Loi antiterroriste - Un nouvel outil policier

Ottawa - Les personnes faisant l'objet d'un mandat d'arrestation au Canada ne pourront plus prendre l'avion sans craindre d'être attendues à destination par un comité d'accueil policier. Avec sa nouvelle loi antiterroriste déposée hier, le gouvernement fédéral a en effet conféré le droit à la GRC et au Service canadien du renseignement de sécurité (SCRS) de vérifier les listes de passagers afin, entre autres, de mettre le grappin sur ceux qu'ils recherchent.

Le projet de loi C-55 est la nouvelle mouture de l'autre, le C-42, qui a été retiré la semaine dernière. Si le gouvernement y a fait ses devoirs en restreignant la portée de certaines dispositions qui avaient inquiété la population, Ottawa en a profité pour y ajouter quelques éléments nouveaux.

Ainsi, la GRC ou le SCRS pourront demander aux compagnies aériennes ou à tout agent de réservation la liste des passagers de vols choisis afin de vérifier si des suspects s'y retrouvent. Sont visés:

- les personnes faisant l'objet d'un mandat d'arrêt pour des crimes passibles d'une peine de prison de cinq ans ou plus (meurtre, enlèvement, mais aussi méfait);

- les immigrants potentiels faisant l'objet d'un renvoi parce qu'ils posent une menace à la sécurité nationale;

- les personnes contre qui pèsent des citations à comparaître ou des ordonnances de la Cour;

- toute personne qui, de manière générale, constitue une menace pour la sécurité des transports ou pourrait être d'intérêt dans le cadre d'une enquête du SCRS sur le terrorisme.

De hauts fonctionnaires ont indiqué que toutes les listes de passagers ne seraient pas vérifiées, compte tenu du très grand nombre de vols. Mais les vérifications pourraient aider la GRC à déterminer sur quels vols elle placerait des agents armés incognito. Si les informations recueillies ne concernent pas la sécurité nationale, elles devront être détruites dans les sept jours suivants.

"La plupart des l'informations seront détruites, un très petit nombre de renseignements seront conservés", a assuré le Solliciteur général, Lawrence MacAulay.

"Nous avons écouté!"

Le projet de loi C-55 est par ailleurs plus clair à propos des fameuses "zones de sécurité militaire" tant controversées que l'ancien projet de loi permettait de créer. Appelées désormais "zones militaires d'accès contrôlé", elles ne pourront être créées que pour protéger de l'équipement militaire.

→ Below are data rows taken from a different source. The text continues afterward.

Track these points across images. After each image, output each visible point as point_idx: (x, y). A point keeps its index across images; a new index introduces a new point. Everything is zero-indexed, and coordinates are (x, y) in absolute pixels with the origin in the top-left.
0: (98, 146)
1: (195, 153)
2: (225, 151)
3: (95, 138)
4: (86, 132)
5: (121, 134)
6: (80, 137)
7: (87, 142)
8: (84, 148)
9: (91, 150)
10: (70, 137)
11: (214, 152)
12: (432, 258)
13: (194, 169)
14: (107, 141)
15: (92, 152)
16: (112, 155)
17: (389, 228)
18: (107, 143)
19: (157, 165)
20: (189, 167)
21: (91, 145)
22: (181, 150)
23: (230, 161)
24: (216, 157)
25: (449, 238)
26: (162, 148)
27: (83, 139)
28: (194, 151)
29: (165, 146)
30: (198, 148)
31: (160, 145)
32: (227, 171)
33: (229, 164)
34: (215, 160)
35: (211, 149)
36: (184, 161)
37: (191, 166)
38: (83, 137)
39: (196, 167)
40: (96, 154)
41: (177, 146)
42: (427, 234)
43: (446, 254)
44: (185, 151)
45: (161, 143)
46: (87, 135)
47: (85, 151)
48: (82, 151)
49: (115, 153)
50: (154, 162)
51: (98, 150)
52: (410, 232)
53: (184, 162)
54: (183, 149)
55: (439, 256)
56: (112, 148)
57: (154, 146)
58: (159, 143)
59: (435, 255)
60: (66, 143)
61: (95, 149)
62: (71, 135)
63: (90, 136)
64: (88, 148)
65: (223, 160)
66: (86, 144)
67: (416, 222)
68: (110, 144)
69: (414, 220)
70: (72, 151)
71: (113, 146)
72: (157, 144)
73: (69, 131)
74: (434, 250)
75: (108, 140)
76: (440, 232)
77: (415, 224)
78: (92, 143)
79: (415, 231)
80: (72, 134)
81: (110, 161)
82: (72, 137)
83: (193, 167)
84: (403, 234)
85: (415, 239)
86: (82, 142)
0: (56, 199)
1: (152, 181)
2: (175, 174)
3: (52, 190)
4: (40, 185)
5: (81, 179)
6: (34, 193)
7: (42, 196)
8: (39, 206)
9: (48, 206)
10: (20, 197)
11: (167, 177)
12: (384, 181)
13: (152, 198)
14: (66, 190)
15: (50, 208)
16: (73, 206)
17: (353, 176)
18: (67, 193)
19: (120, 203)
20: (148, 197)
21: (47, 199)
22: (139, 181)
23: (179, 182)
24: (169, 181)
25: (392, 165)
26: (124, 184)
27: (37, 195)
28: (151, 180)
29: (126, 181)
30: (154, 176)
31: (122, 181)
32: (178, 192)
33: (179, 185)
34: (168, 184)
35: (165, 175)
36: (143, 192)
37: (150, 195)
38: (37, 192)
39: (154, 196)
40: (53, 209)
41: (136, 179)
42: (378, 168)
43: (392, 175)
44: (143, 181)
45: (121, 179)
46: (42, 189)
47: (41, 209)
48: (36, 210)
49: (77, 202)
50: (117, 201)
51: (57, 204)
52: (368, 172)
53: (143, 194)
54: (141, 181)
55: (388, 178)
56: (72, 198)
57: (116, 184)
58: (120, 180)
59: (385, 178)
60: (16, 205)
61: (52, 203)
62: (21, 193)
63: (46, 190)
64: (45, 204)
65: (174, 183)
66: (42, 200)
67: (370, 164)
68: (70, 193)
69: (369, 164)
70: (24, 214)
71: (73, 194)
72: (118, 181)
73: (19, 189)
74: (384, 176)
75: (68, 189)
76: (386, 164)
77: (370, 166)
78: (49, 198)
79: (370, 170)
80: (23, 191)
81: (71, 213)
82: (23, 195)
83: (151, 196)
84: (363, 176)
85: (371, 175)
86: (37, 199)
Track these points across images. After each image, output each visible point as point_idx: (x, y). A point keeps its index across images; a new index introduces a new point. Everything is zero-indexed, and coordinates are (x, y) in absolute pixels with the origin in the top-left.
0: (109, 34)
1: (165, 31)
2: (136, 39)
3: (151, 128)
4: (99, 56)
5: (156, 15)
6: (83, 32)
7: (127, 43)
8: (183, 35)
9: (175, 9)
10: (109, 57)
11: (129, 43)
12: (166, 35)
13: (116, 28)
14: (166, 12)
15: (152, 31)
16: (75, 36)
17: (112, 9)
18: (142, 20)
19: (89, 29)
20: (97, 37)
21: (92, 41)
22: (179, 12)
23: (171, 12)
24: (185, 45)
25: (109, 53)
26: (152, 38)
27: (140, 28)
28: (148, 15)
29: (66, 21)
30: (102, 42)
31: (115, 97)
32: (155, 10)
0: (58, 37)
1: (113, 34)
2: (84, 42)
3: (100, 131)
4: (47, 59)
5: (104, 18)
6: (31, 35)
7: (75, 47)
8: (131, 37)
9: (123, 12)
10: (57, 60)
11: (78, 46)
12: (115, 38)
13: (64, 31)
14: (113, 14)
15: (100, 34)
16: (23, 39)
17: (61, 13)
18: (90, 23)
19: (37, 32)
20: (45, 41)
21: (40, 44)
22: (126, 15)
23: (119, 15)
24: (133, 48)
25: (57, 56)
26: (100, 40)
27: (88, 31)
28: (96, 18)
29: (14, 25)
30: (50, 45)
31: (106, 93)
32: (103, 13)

Le C-42 prévoyait la création de zones entourant "les biens, lieux ou objets que les Forces canadiennes ont reçu instruction de protéger".

De même, et c'est nouveau, la loi dicte les seules circonstances dans lesquelles une telle zone peut être créée, soit si elle est "raisonnablement nécessaire" pour assurer la sécurité des équipements à isoler ou des personnes se trouvant dans leur voisinage immédiat.

Pas question, donc, de faire atterrir un hélicoptère militaire au milieu de Kananaskis (Alberta) où ce tiendra le sommet du G8 cet été pour pouvoir décréter toute la ville zone militaire, ce qui relèverait carrément de la "mauvaise foi", ont fait valoir de hauts fonctionnaires.

"Cela ne peut pas être utilisé pour protéger des conférences internationales ou pour empêcher des manifestants de poursuivre leurs activités, a insisté le ministre de la Défense Art Eggleton. Cela ne pourrait pas être utilisé dans le cas de Kananaskis. Cela pourrait seulement être utilisé pour protéger du matériel militaire. [...] Nous avons écouté ce que plusieurs avaient à dire sur C-42."

Discrétion ministérielle

Enfin, des balises plus sévères sont prévues si un ministre veut décréter des mesures d'urgence sans consulter ses collègues du cabinet. Dans l'ancien projet de loi, ces ordonnances pouvaient être en vigueur jusqu'à 90 jours avant que le cabinet n'ait à se prononcer, ce qui avait été perçu comme une trop grande latitude laissée à un seul ministre.

Ce délai est ramené à 45 jours. De plus, le ministre devra en déposer une copie auprès du Parlement dans les 15 jours de séances suivant son adoption et elle devra être publiée dans la Gazette du Canada au plus tard 23 jours après son émission.

Enfin, autre ajout par rapport à C-42, les plaisantins s'amusant à envoyer de la poudre blanche par la poste ou à faire de fausses alertes à la bombe seront punis encore plus sévèrement que prévu. On instaure une proportionnalité de la peine aux dommages causés par le crime. Ainsi, la peine pourrait aller de cinq ans de prison à l'emprisonnement à vie si la mauvaise blague tourne au cauchemar et cause la mort.